------ Data shown
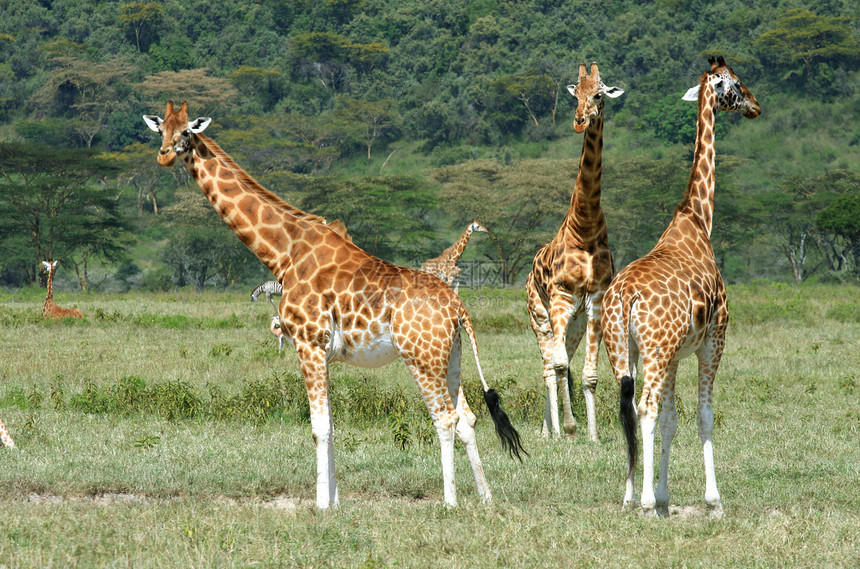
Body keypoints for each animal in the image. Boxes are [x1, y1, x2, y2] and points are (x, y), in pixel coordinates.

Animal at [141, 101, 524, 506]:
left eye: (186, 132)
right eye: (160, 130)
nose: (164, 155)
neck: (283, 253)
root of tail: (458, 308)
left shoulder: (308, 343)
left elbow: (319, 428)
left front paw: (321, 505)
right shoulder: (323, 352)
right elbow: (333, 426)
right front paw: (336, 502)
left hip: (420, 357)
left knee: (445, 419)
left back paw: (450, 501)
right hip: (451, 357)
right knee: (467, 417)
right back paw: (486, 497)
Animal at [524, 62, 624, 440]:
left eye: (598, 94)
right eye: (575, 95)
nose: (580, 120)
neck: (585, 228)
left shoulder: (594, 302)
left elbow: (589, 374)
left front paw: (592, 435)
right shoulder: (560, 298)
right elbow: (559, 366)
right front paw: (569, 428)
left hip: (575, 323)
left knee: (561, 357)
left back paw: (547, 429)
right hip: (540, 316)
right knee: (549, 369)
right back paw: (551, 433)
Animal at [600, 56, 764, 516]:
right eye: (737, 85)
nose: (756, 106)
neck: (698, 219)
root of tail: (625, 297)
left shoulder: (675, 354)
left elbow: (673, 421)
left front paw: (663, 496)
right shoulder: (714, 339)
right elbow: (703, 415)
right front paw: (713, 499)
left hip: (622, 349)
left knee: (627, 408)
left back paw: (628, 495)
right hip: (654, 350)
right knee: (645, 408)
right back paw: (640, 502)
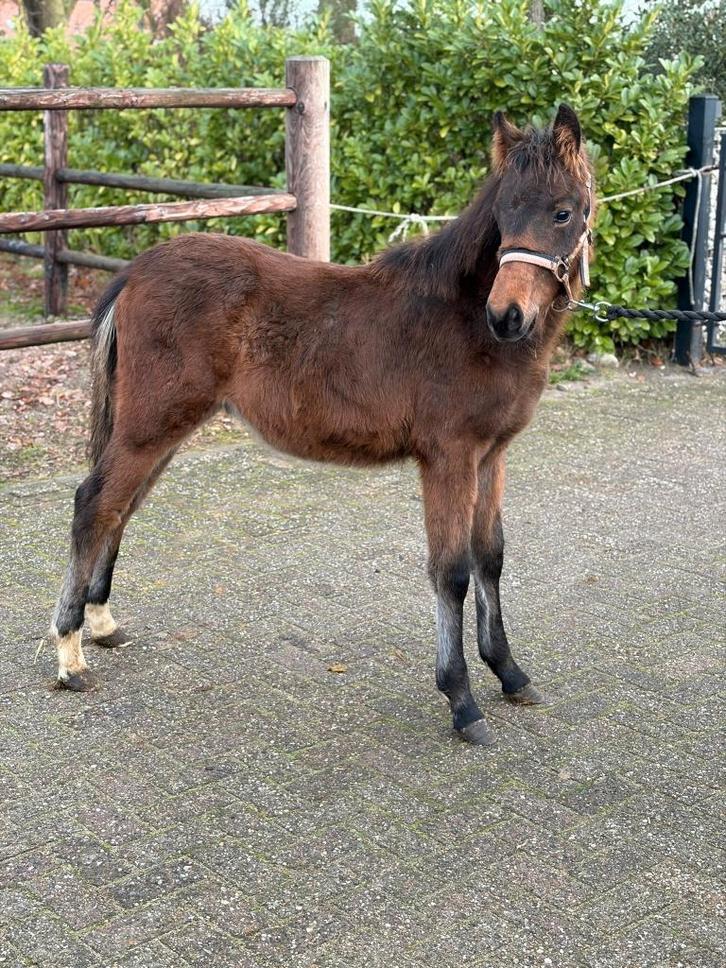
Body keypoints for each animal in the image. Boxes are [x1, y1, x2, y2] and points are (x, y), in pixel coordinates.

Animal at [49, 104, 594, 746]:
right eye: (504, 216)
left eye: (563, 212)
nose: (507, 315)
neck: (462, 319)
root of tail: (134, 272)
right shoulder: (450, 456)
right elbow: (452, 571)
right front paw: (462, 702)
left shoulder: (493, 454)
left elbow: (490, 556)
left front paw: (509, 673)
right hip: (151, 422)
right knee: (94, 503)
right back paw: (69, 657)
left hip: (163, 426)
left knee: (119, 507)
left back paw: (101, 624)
------------
------ Data shown
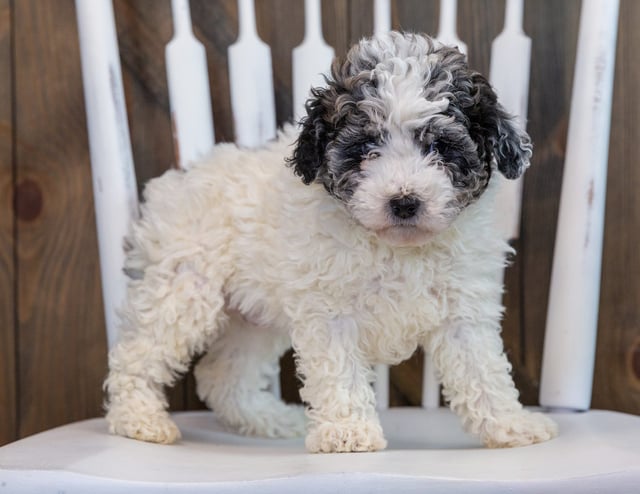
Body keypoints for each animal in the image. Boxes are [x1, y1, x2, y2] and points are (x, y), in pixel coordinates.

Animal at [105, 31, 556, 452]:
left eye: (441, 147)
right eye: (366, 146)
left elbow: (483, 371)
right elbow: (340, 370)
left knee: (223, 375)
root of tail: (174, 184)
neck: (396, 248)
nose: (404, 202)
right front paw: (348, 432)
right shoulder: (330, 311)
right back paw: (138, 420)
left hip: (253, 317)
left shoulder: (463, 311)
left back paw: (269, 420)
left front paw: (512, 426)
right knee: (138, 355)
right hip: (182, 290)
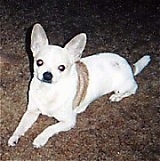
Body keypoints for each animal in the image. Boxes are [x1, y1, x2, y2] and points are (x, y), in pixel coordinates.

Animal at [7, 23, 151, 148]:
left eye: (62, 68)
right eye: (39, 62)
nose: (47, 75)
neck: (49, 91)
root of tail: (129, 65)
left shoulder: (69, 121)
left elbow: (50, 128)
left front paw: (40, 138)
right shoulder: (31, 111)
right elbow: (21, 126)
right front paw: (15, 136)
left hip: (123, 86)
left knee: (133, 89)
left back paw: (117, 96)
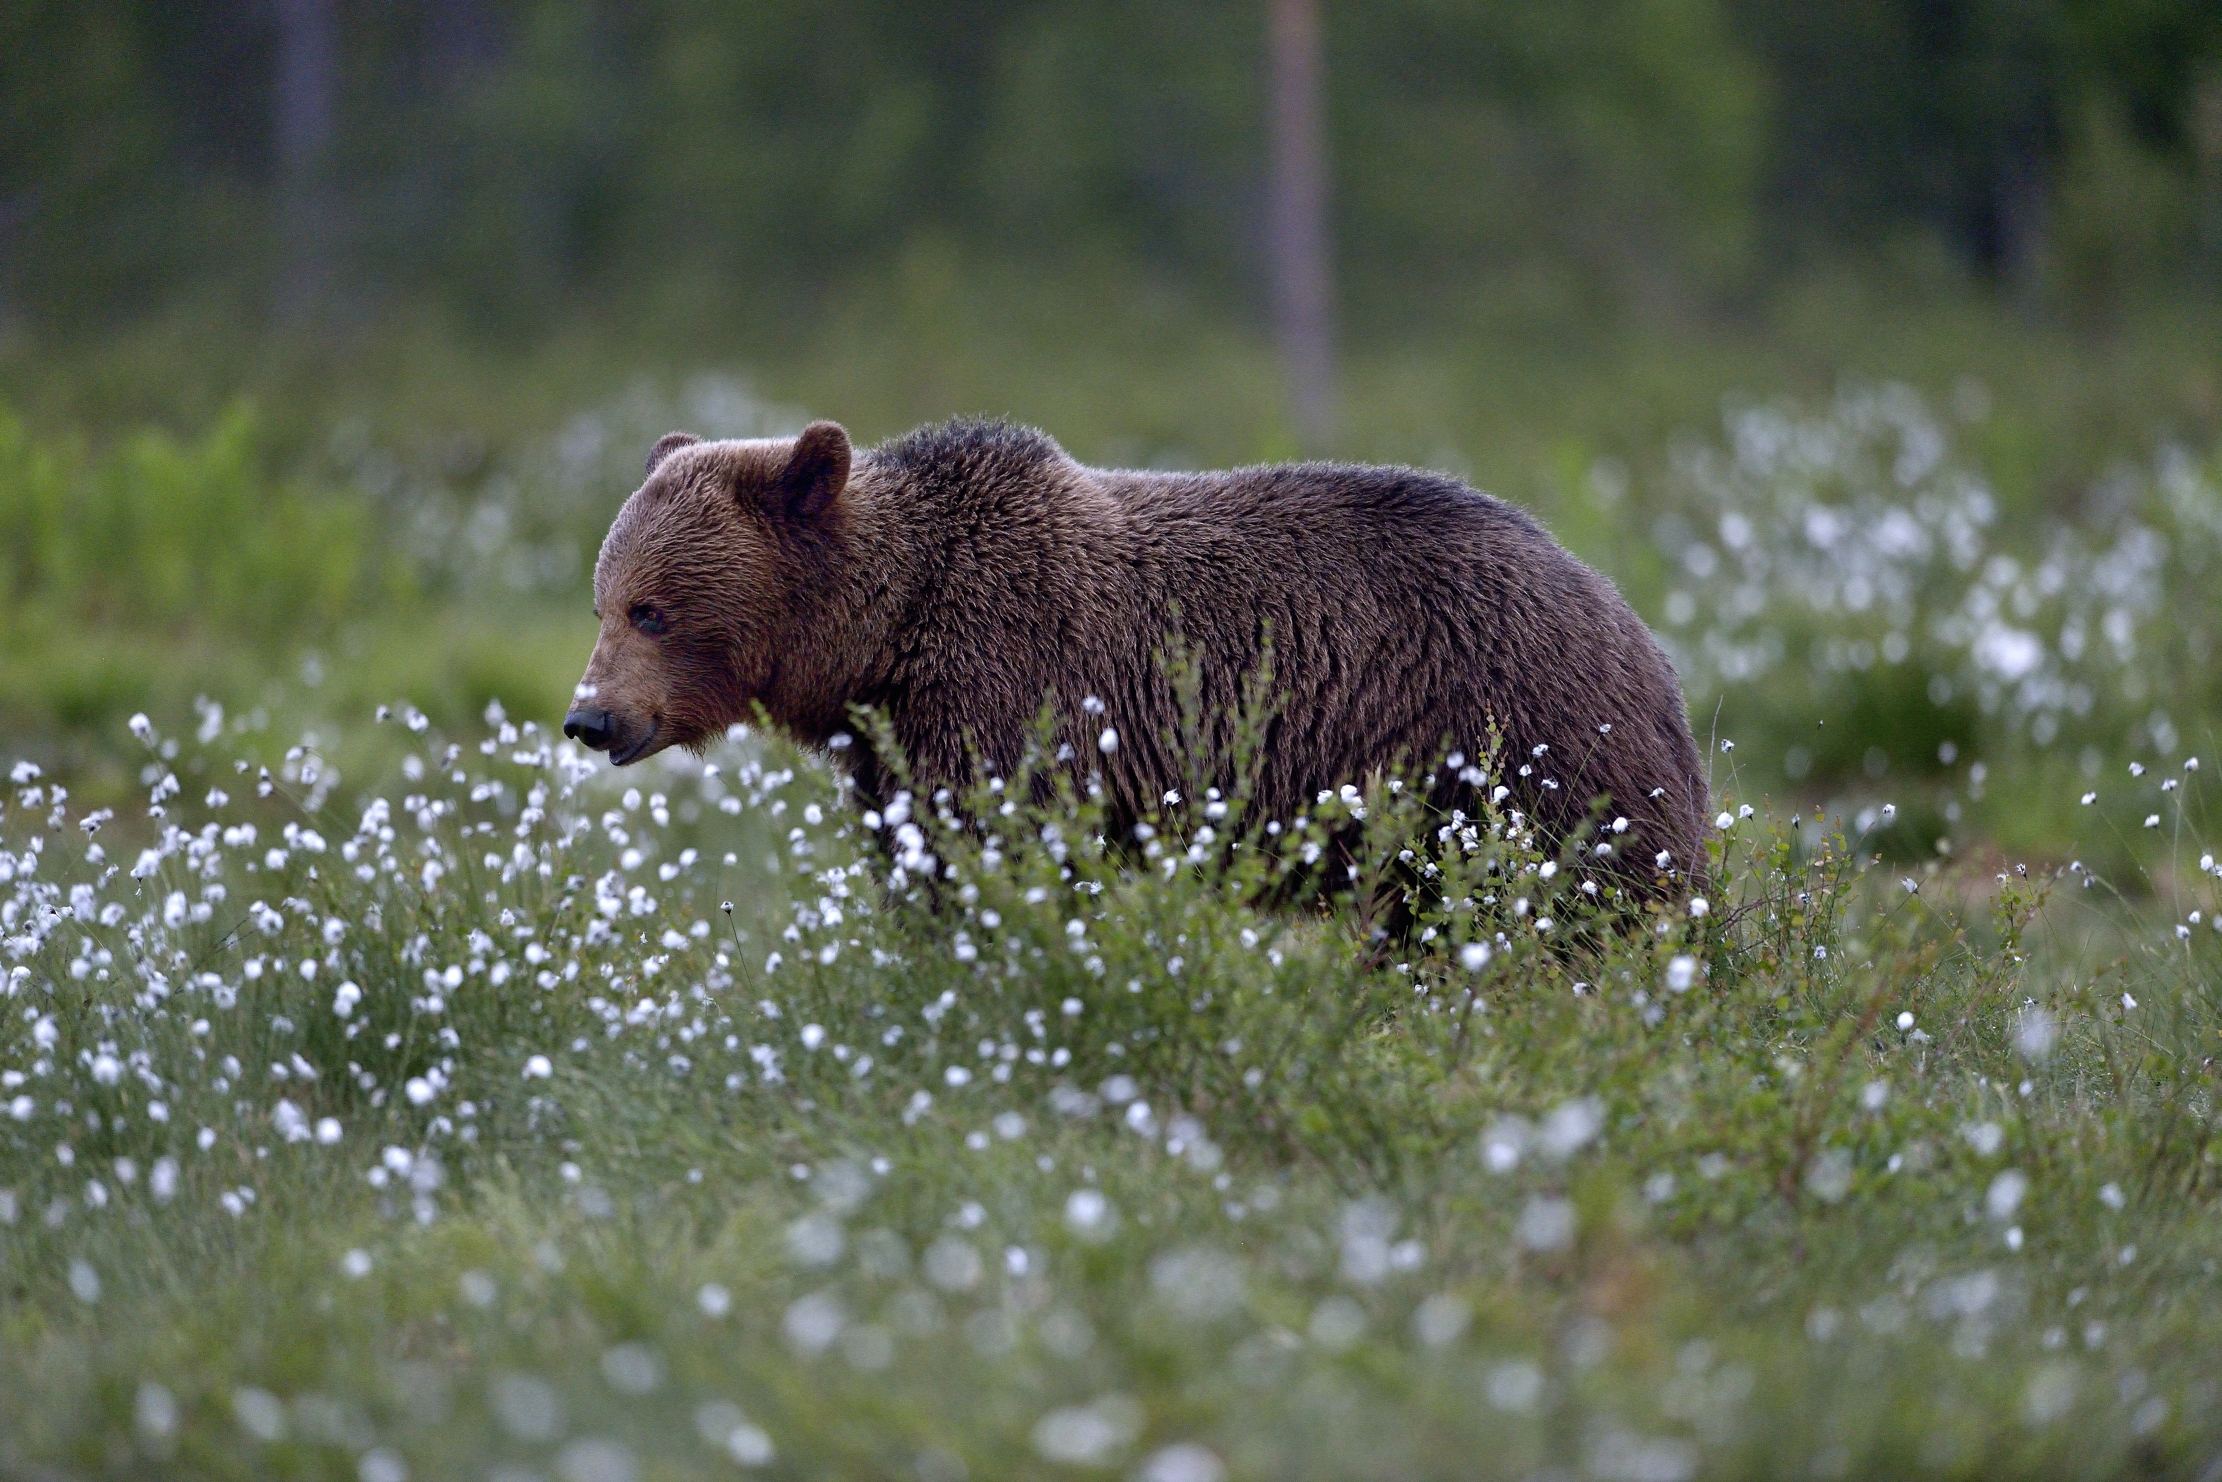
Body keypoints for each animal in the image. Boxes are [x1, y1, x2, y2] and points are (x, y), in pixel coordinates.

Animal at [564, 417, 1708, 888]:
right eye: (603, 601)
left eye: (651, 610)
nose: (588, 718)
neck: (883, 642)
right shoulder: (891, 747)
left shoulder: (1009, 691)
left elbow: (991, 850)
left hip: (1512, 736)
------------
------ Data shown
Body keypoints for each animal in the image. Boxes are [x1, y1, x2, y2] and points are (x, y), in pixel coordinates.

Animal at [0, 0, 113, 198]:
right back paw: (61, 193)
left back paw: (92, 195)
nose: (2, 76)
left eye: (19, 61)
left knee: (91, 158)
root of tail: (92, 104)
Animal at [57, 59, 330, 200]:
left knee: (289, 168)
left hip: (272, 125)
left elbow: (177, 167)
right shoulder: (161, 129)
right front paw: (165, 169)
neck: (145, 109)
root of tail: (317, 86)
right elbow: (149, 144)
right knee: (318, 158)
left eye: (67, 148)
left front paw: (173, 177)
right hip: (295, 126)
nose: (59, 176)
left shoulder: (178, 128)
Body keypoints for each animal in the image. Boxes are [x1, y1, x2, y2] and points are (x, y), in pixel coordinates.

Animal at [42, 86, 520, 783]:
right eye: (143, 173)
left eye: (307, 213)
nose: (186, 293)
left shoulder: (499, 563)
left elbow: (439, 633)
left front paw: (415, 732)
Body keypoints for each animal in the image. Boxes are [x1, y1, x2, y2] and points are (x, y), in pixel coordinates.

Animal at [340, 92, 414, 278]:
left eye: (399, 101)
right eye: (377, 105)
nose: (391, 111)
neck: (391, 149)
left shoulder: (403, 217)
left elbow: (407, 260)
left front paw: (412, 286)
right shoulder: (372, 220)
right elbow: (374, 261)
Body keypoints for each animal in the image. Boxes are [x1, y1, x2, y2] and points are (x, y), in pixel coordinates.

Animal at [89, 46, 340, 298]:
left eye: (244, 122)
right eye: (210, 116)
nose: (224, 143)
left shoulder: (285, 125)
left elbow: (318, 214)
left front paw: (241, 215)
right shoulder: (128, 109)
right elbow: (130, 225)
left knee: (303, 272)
------------
Goal of the exercise: What are the lines, exactly as written above, from the line with "right eye: (575, 95)" to the line with "left knee: (627, 408)", both included? Output only those.

Response for this exercise:
right eye: (575, 95)
nose: (580, 120)
neck: (585, 228)
left shoulder: (594, 302)
left elbow: (589, 374)
left front paw: (592, 435)
right shoulder: (560, 298)
right elbow: (559, 366)
right front paw: (569, 428)
left hip: (575, 323)
left knee: (561, 357)
left back paw: (547, 429)
right hip: (540, 316)
right knee: (549, 369)
right back paw: (551, 433)
Animal at [600, 56, 764, 516]:
right eye: (737, 85)
nose: (756, 106)
neck: (698, 219)
root of tail: (625, 297)
left shoulder: (675, 354)
left elbow: (673, 421)
left front paw: (663, 496)
right shoulder: (714, 339)
right elbow: (703, 415)
right front paw: (713, 499)
left hip: (622, 349)
left knee: (627, 408)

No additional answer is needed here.